For this Thursday Night Preseason Week 2 matchup against the Minnesota Vikings, we have a team that has a bit more receiver depth and a QB in Teddy Bridgewater that they likely want to see a bit of an extended look at, as well as a good run game that makes the in the box hybrid safety position likely to see the field quite a bit. That means it is a good chance for the Seahawks to find out a lot about the two roster battles being waged.
At Cornerback look for Simon to possibly get a look with the first team as they try to figure out exactly what they have in him. He’s only played 2 games in the last 2 seasons, and he has always flashed brilliance with bone headed mistakes and breakdowns. The big thing for Simon is to limit mistakes and penalties while still having some potential to make the big play. For DeShawn Shead, it is the opposite. Shead is Mr. Reliable, but if he shows some better ball skills it would really make him look more like a difference maker instead of a role player. That being said, just being steady is enough to keep him on the roster. Jeremy Lane needs to shake off the rust. He has the best combination of experience and ability out of the three, and if he can put it together the next few games he could win the job. If not, Simon is terrible in the slot so he is battling Shead for those snaps. For all 3 of them, they need to show they can play the crossing routes. Lane and Shead looked especially good coming back on shallow routes, but all three were torched on crossing routes by Kansas City that are a staple of NFL Offenses. They need to make an improvement.

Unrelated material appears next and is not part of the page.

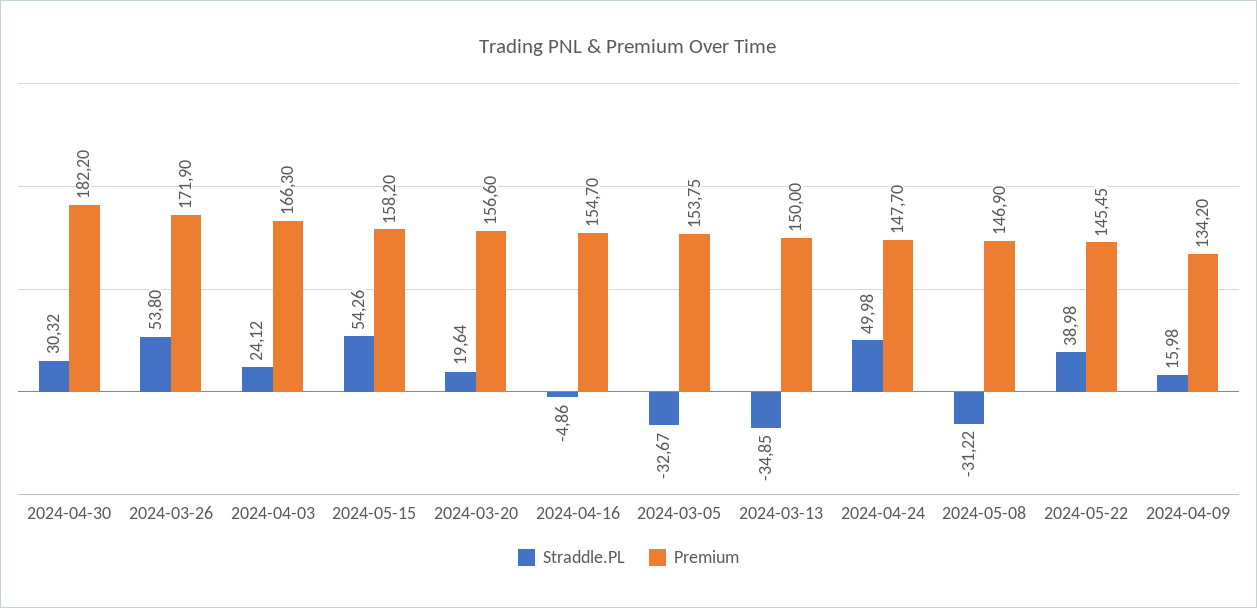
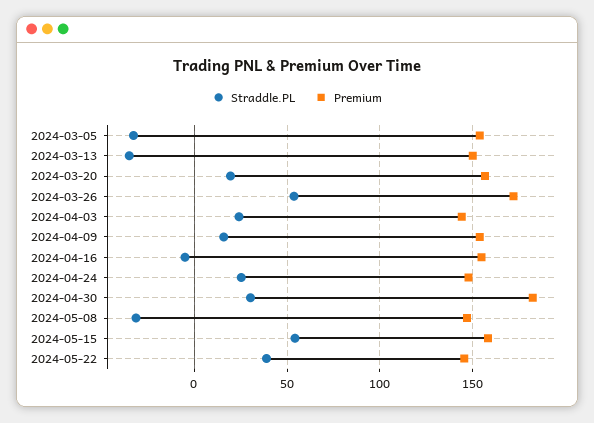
Premium, 2024-04-03: 166.3 -> 145
Straddle.PL, 2024-04-24: 49.98 -> 25
Premium, 2024-04-09: 134.2 -> 155

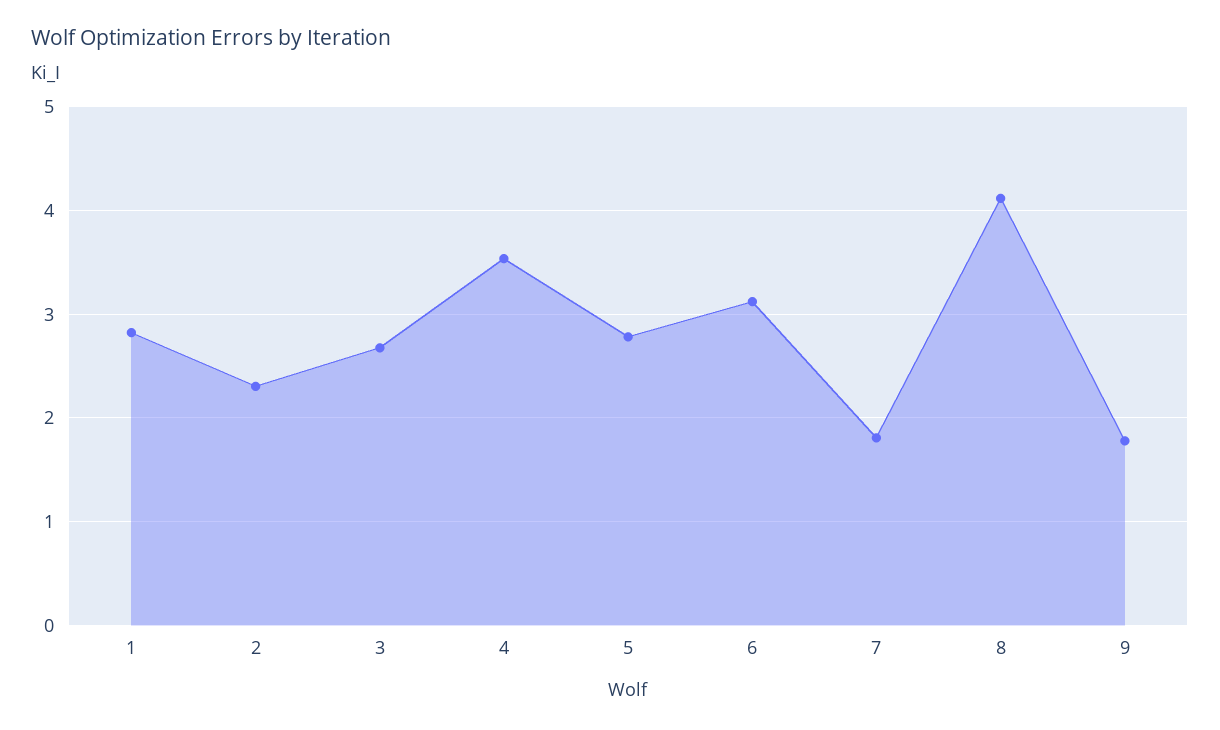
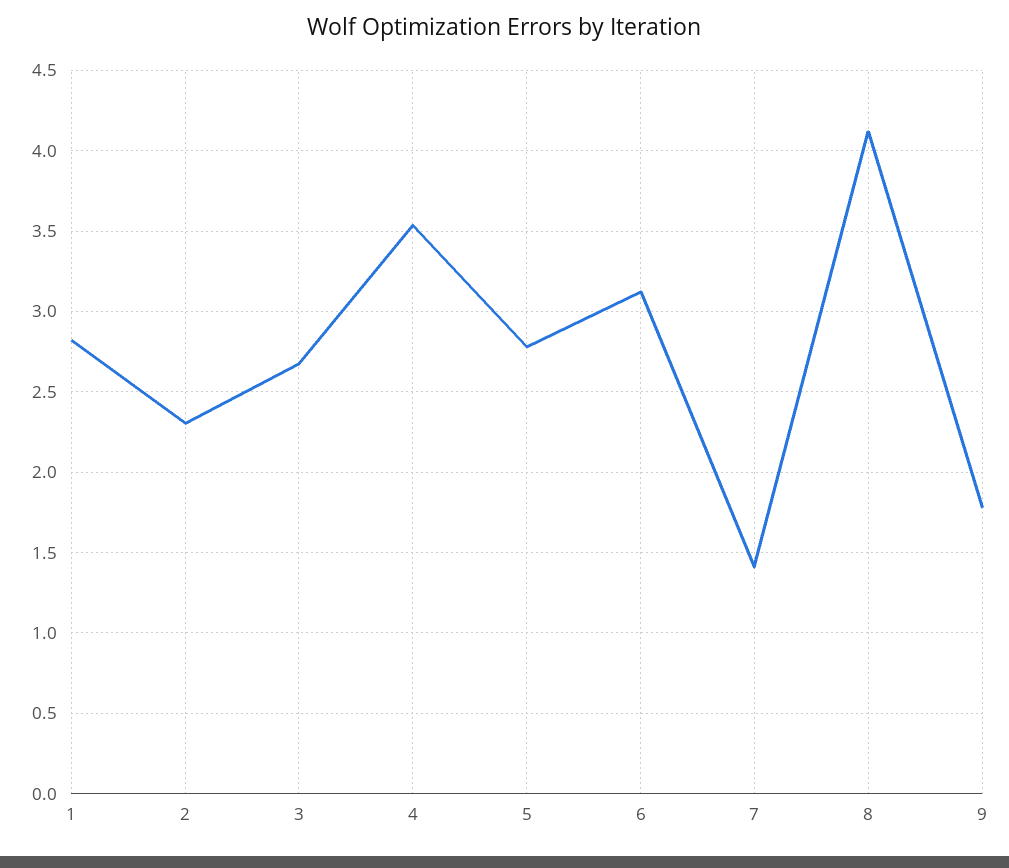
7: 1.8 -> 1.4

Marcus Burley, Tye Smith, Trovon Reed, and Deandre Elliott need to make a move. The four of them should be fighting like there is only one roster spot left, and none of them have distinguished themselves yet. Burley is a slot corner who lacks the size to play on the outside, but he has experience. Smith, Reed, and Elliott are all 6′ and over, with Smith having spent some time with Seattle already and likely knowing the Defense a bit better. I’d say Smith likely has the inside track and Elliott could get the last spot or possibly the team will look to slip him onto the Practice Squad.
Brandon Browner’s roster spot is far from a sure thing. If Shead isn’t starting outside at corner, he has the size to play this role and better coverage skills. Perhaps even more interesting is that rookie Tyvis Powell, who I was thrilled we got as a UDFA seeing as in moy opinion he is more talented than a number of DBs who were drafted. He could be the next great UDFA and he has the size at 6’3 to play this role, as well as the coverage skills (8 INTs, 9 PDs in 3 years at Ohio State) to make a push for this job. Look for Powell to get an extended look on Defense, likely playing the entire 2nd half of the game and seeing time at multiple positions. With his Special Teams play, anything that looks useful on Defense has a great chance of securing him a roster spot.